Uhde and Todd performed the so-called early, three-movement sonatas in order. Informed by an operatic impulse, they played with a vivid sensibility that illuminates how this music stands apart from the works of the same genre by Haydn and Mozart. To begin with, for example, one hears right away the equal partnership between the pianist and violinist. Material is shared, passed back and forth, embellished and if you listen carefully, turned into dialogue. In the second movement of the A major sonata, I picture two young lovers saying good-bye. In this movement, abrupt changes in dynamics and unexpected accents are prescient to the works that will follow in the coming years. And finally, the third sonata, in the heroic key of E-flat, leads directly into the middle period of Beethoven’s life as a composer.   
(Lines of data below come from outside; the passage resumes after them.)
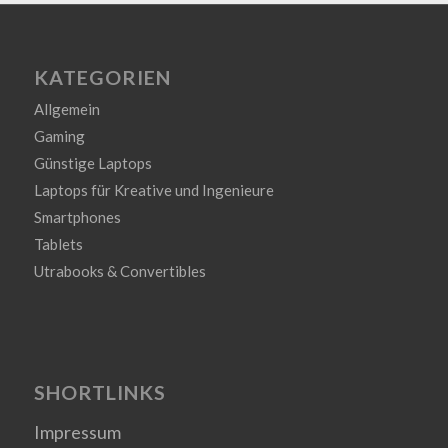
KATEGORIEN
Allgemein
Gaming
Günstige Laptops
Laptops für Kreative und Ingenieure
Smartphones
Tablets
Utrabooks & Convertibles
SHORTLINKS
Impressum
Listening for evidence, I found myself immersed with rapt attention. Even Ms. Uhde’s small feathered hair clip projected a touch of theater. But there was no lack of sincerity in her playing. Knowing the music so well, she had the freedom to frequently communicate with the pianist. She even slipped in her own improvised cadenza in the third movement of the D major sonata. Breathing with her instrument, her phrasing was graceful, and articulation had the clarity and lightness of coloratura. Like Beethoven’s piano sonatas of the same period, Op. 12 holds treacherous passages that call for skilled hands. Todd played with great assuredness, including the bravura passages in the third sonata in E-flat. Together, they brought new life into music that has been performed and listened to for two-hundred years.  

I have re- imagined Beethoven’s glorious music, this time with new ears. And discovering for myself dramatic gestures like sweeping three-octave scales, I have again fallen in love with Beethoven’s violin sonatas. My thanks to the artists for the dedication it took to bring us this elegant performance. I can’t wait to hear the crown jewel in the spring, “The Kreutzer.”

Katharina Uhde holds a DMA from the University of Michigan and is currently a doctoral student in musicology under the direction of Professor R. Larry Todd. Todd is Arts & Sciences Professor of Music and former chair of the Music Department at Duke.

Part II of this series was cancelled at the last minute on December 2; we will update our calendar with a new date a.s.a.p. As of this writing, Parts III and IV are scheduled for March 4 and 5, 2013.